» What to work on: Take the data below and copy exactly the lines starting at the one with "The Minister in Question should" and finishing at the one with "All members of", both included.

[Source data]
━━━
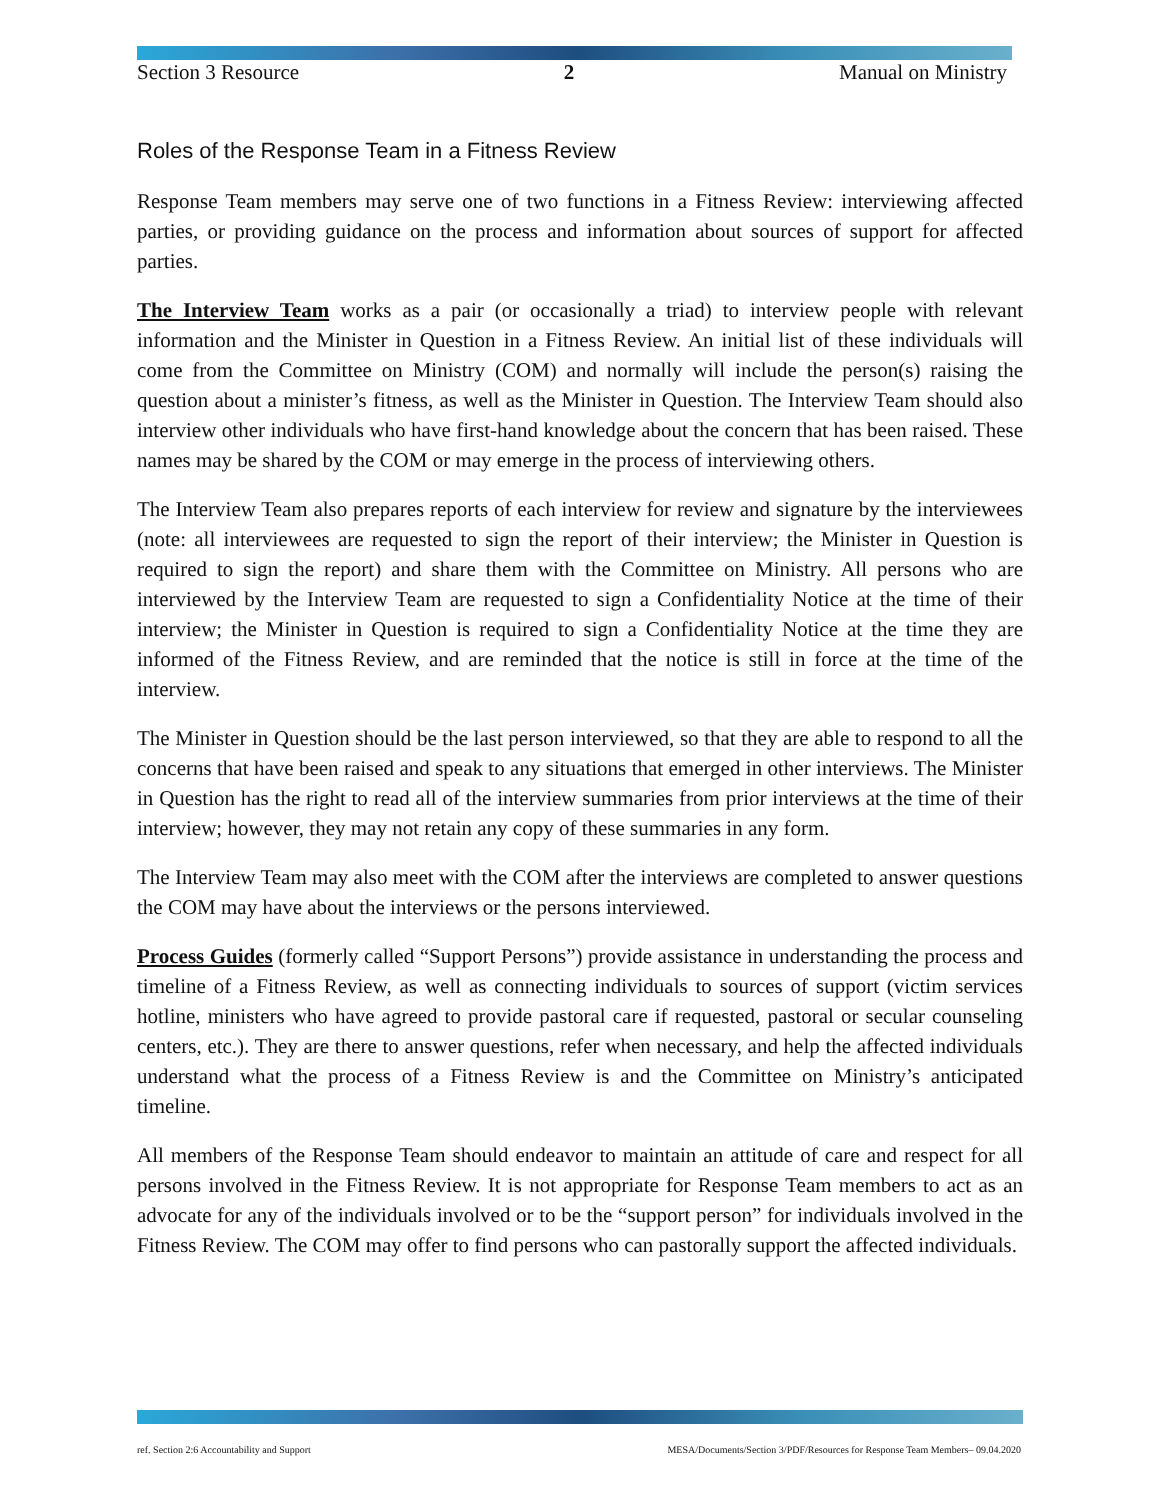Section 3 Resource 2 Manual on Ministry
Roles of the Response Team in a Fitness Review
Response Team members may serve one of two functions in a Fitness Review: interviewing affected parties, or providing guidance on the process and information about sources of support for affected parties.
The Interview Team works as a pair (or occasionally a triad) to interview people with relevant information and the Minister in Question in a Fitness Review. An initial list of these individuals will come from the Committee on Ministry (COM) and normally will include the person(s) raising the question about a minister’s fitness, as well as the Minister in Question. The Interview Team should also interview other individuals who have first-hand knowledge about the concern that has been raised. These names may be shared by the COM or may emerge in the process of interviewing others.
The Interview Team also prepares reports of each interview for review and signature by the interviewees (note: all interviewees are requested to sign the report of their interview; the Minister in Question is required to sign the report) and share them with the Committee on Ministry. All persons who are interviewed by the Interview Team are requested to sign a Confidentiality Notice at the time of their interview; the Minister in Question is required to sign a Confidentiality Notice at the time they are informed of the Fitness Review, and are reminded that the notice is still in force at the time of the interview.
The Minister in Question should be the last person interviewed, so that they are able to respond to all the concerns that have been raised and speak to any situations that emerged in other interviews. The Minister in Question has the right to read all of the interview summaries from prior interviews at the time of their interview; however, they may not retain any copy of these summaries in any form.
The Interview Team may also meet with the COM after the interviews are completed to answer questions the COM may have about the interviews or the persons interviewed.
Process Guides (formerly called “Support Persons”) provide assistance in understanding the process and timeline of a Fitness Review, as well as connecting individuals to sources of support (victim services hotline, ministers who have agreed to provide pastoral care if requested, pastoral or secular counseling centers, etc.). They are there to answer questions, refer when necessary, and help the affected individuals understand what the process of a Fitness Review is and the Committee on Ministry’s anticipated timeline.
All members of the Response Team should endeavor to maintain an attitude of care and respect for all persons involved in the Fitness Review. It is not appropriate for Response Team members to act as an advocate for any of the individuals involved or to be the “support person” for individuals involved in the Fitness Review. The COM may offer to find persons who can pastorally support the affected individuals.
ref. Section 2:6 Accountability and Support MESA/Documents/Section 3/PDF/Resources for Response Team Members– 09.04.2020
━━━
» Task answer:
The Minister in Question should be the last person interviewed, so that they are able to respond to all the concerns that have been raised and speak to any situations that emerged in other interviews. The Minister in Question has the right to read all of the interview summaries from prior interviews at the time of their interview; however, they may not retain any copy of these summaries in any form.
The Interview Team may also meet with the COM after the interviews are completed to answer questions the COM may have about the interviews or the persons interviewed.
Process Guides (formerly called “Support Persons”) provide assistance in understanding the process and timeline of a Fitness Review, as well as connecting individuals to sources of support (victim services hotline, ministers who have agreed to provide pastoral care if requested, pastoral or secular counseling centers, etc.). They are there to answer questions, refer when necessary, and help the affected individuals understand what the process of a Fitness Review is and the Committee on Ministry’s anticipated timeline.
All members of the Response Team should endeavor to maintain an attitude of care and respect for all persons involved in the Fitness Review. It is not appropriate for Response Team members to act as an advocate for any of the individuals involved or to be the “support person” for individuals involved in the Fitness Review. The COM may offer to find persons who can pastorally support the affected individuals.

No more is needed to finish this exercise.